YOUR ASSIGNMENT:
Starting with the line that contains "of the Strip’s skyline.", copy every line through the end of the listing, exactly and only those. No pictures should appear in the copy.
___
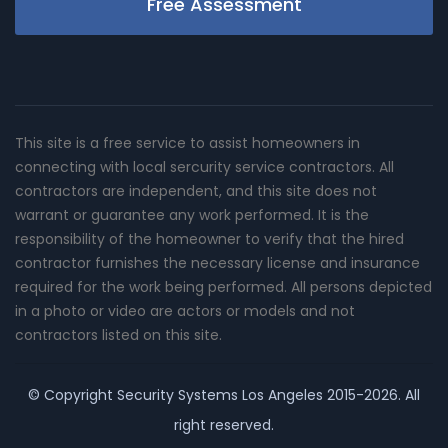
Free Assessment
This site is a free service to assist homeowners in
connecting with local sercurity service contractors. All
contractors are independent, and this site does not
warrant or guarantee any work performed. It is the
responsibility of the homeowner to verify that the hired
contractor furnishes the necessary license and insurance
required for the work being performed. All persons depicted
in a photo or video are actors or models and not
contractors listed on this site.
© Copyright
Security Systems Los Angeles
2015-2026. All
right reserved.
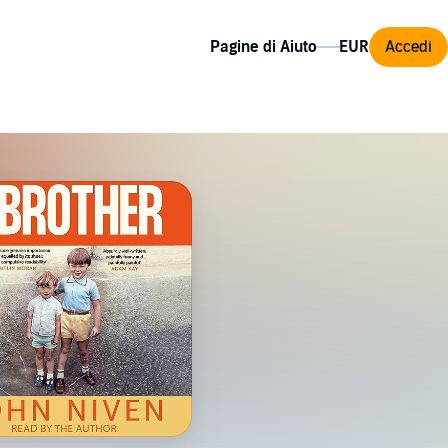
Pagine di Aiuto
Accedi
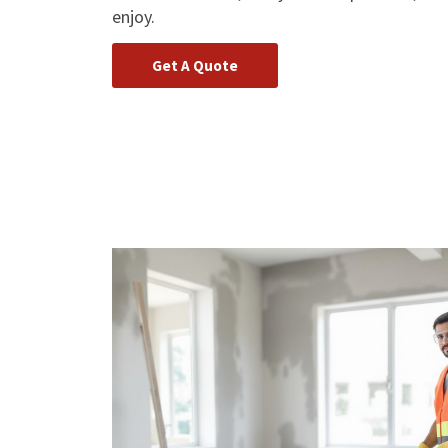
enjoy.
Get A Quote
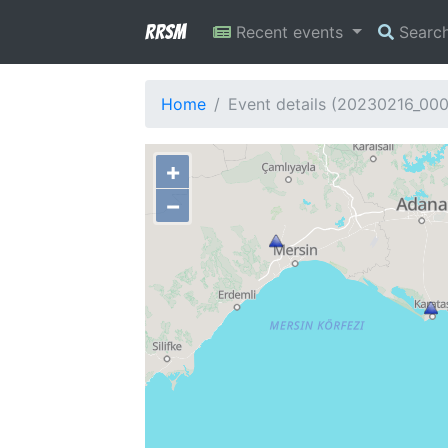
RRSM
Recent events
Searc
Home
Event details (20230216_00
+
−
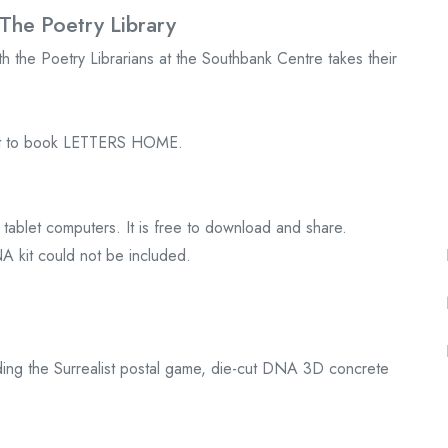
The Poetry Library
 the Poetry Librarians at the Southbank Centre takes their
uest to book LETTERS HOME.
tablet computers. It is free to download and share.
A kit could not be included.
ding the Surrealist postal game, die-cut DNA 3D concrete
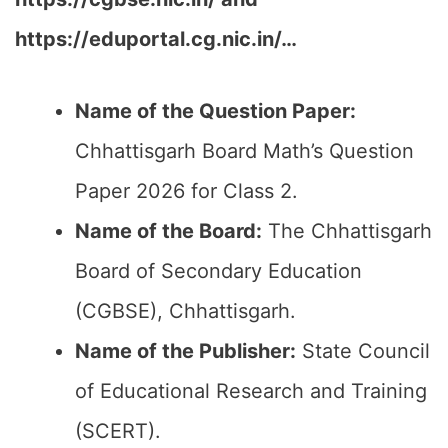
https://eduportal.cg.nic.in/…
Name of the Question Paper:
Chhattisgarh Board Math’s Question
Paper 2026 for Class 2.
Name of the Board:
The Chhattisgarh
Board of Secondary Education
(CGBSE), Chhattisgarh.
Name of the Publisher:
State Council
of Educational Research and Training
(SCERT).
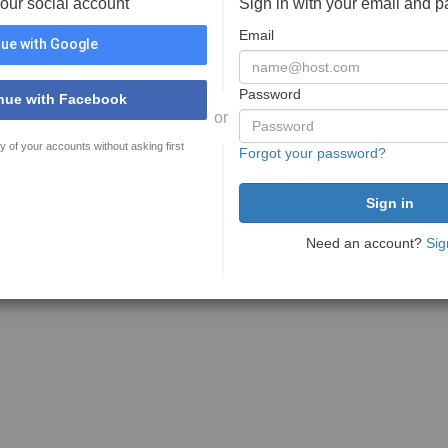
your social account
Sign in with your email and 
Email
ue with Google
Password
nue with Facebook
or
y of your accounts without asking first
Forgot your password?
Need an account?
Sig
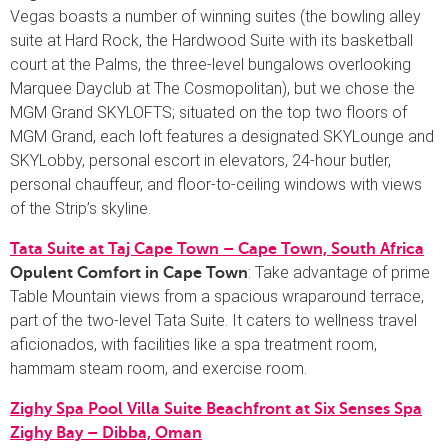
Vegas boasts a number of winning suites (the bowling alley
suite at Hard Rock, the Hardwood Suite with its basketball
court at the Palms, the three-level bungalows overlooking
Marquee Dayclub at The Cosmopolitan), but we chose the
MGM Grand SKYLOFTS; situated on the top two floors of
MGM Grand, each loft features a designated SKYLounge and
SKYLobby, personal escort in elevators, 24-hour butler,
personal chauffeur, and floor-to-ceiling windows with views
of the Strip’s skyline.
Tata Suite at Taj Cape Town – Cape Town, South Africa
: Take advantage of prime
Opulent Comfort in Cape Town
Table Mountain views from a spacious wraparound terrace,
part of the two-level Tata Suite. It caters to wellness travel
aficionados, with facilities like a spa treatment room,
hammam steam room, and exercise room.
Zighy Spa Pool Villa Suite Beachfront at Six Senses Spa
Zighy Bay – Dibba, Oman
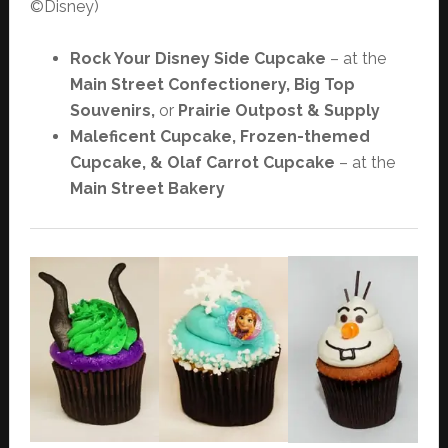
©Disney)
Rock Your Disney Side Cupcake
– at the
Main Street Confectionery, Big Top
Souvenirs,
or
Prairie Outpost & Supply
Maleficent Cupcake, Frozen-themed
Cupcake, & Olaf Carrot Cupcake
– at the
Main Street Bakery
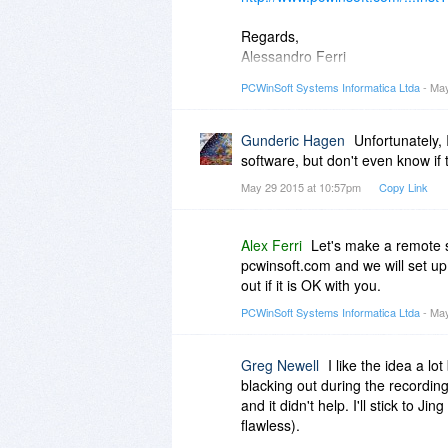
Regards,
Alessandro Ferri
PCWinSoft Software
PCWinSoft Systems Informatica Ltda
- May
http://www.pcwinsoft.com/
Gunderic Hagen
Unfortunately,
software, but don't even know if 
May 29 2015 at 10:57pm
Copy Link
Alex Ferri
Let's make a remote 
pcwinsoft.com and we will set up
out if it is OK with you.
PCWinSoft Systems Informatica Ltda
- May
Greg Newell
I like the idea a lo
blacking out during the recording
and it didn't help. I'll stick to
flawless).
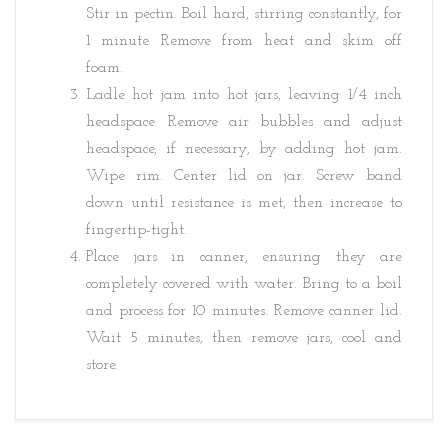
Stir in pectin. Boil hard, stirring constantly, for
1 minute. Remove from heat and skim off
foam.
Ladle hot jam into hot jars, leaving 1/4 inch
headspace. Remove air bubbles and adjust
headspace, if necessary, by adding hot jam.
Wipe rim. Center lid on jar. Screw band
down until resistance is met, then increase to
fingertip-tight.
Place jars in canner, ensuring they are
completely covered with water. Bring to a boil
and process for 10 minutes. Remove canner lid.
Wait 5 minutes, then remove jars, cool and
store.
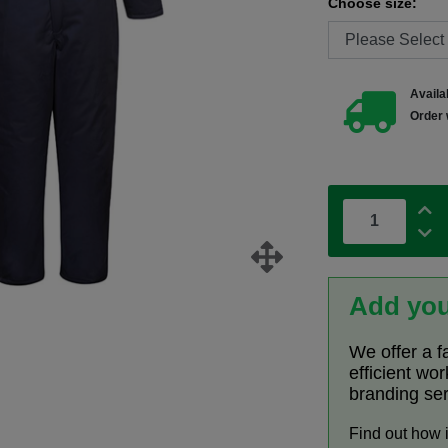
Choose size:
Availab
Order 
Add you
We offer a f
efficient wo
branding se
Find out how 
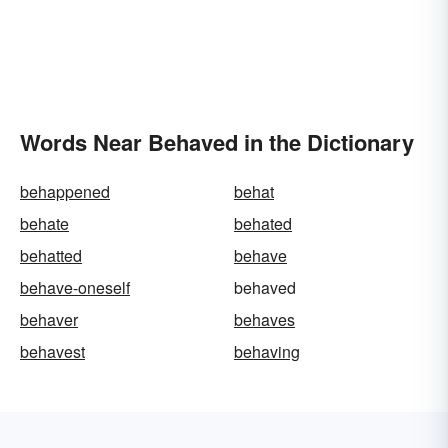
Words Near Behaved in the Dictionary
behappened
behat
behate
behated
behatted
behave
behave-oneself
behaved
behaver
behaves
behavest
behaving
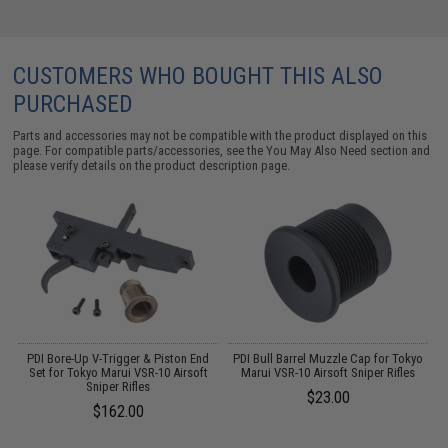
CUSTOMERS WHO BOUGHT THIS ALSO
PURCHASED
Parts and accessories may not be compatible with the product displayed on this
page. For compatible parts/accessories, see the
You May Also Need section
and
please verify details on the product description page.
PDI Bore-Up V-Trigger & Piston End
PDI Bull Barrel Muzzle Cap for Tokyo
P
er
Set for Tokyo Marui VSR-10 Airsoft
Marui VSR-10 Airsoft Sniper Rifles
DI
Sniper Rifles
$23.00
$162.00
___
SOLUTION TO THIS EXERCISE:
of the Strip’s skyline.
Tata Suite at Taj Cape Town – Cape Town, South Africa
: Take advantage of prime
Opulent Comfort in Cape Town
Table Mountain views from a spacious wraparound terrace,
part of the two-level Tata Suite. It caters to wellness travel
aficionados, with facilities like a spa treatment room,
hammam steam room, and exercise room.
Zighy Spa Pool Villa Suite Beachfront at Six Senses Spa
Zighy Bay – Dibba, Oman
©Disney)
Rock Your Disney Side Cupcake
– at the
Main Street Confectionery, Big Top
Souvenirs,
or
Prairie Outpost & Supply
Maleficent Cupcake, Frozen-themed
Cupcake, & Olaf Carrot Cupcake
– at the
Main Street Bakery
Regards,
Alessandro Ferri
PCWinSoft Software
PCWinSoft Systems Informatica Ltda
- May
http://www.pcwinsoft.com/
Gunderic Hagen
Unfortunately,
software, but don't even know if 
May 29 2015 at 10:57pm
Copy Link
Alex Ferri
Let's make a remote 
pcwinsoft.com and we will set up
out if it is OK with you.
PCWinSoft Systems Informatica Ltda
- May
Greg Newell
I like the idea a lo
blacking out during the recording
and it didn't help. I'll stick to
flawless).
Stir in pectin. Boil hard, stirring constantly, for
1 minute. Remove from heat and skim off
foam.
Ladle hot jam into hot jars, leaving 1/4 inch
headspace. Remove air bubbles and adjust
headspace, if necessary, by adding hot jam.
Wipe rim. Center lid on jar. Screw band
down until resistance is met, then increase to
fingertip-tight.
Place jars in canner, ensuring they are
completely covered with water. Bring to a boil
and process for 10 minutes. Remove canner lid.
Wait 5 minutes, then remove jars, cool and
store.
Choose size:
Availab
Order 
Add you
We offer a f
efficient wo
branding se
Find out how 
Words Near Behaved in the Dictionary
behappened
behat
behate
behated
behatted
behave
behave-oneself
behaved
behaver
behaves
behavest
behaving
CUSTOMERS WHO BOUGHT THIS ALSO
PURCHASED
Parts and accessories may not be compatible with the product displayed on this
page. For compatible parts/accessories, see the
You May Also Need section
and
please verify details on the product description page.
PDI Bore-Up V-Trigger & Piston End
PDI Bull Barrel Muzzle Cap for Tokyo
P
er
Set for Tokyo Marui VSR-10 Airsoft
Marui VSR-10 Airsoft Sniper Rifles
DI
Sniper Rifles
$23.00
$162.00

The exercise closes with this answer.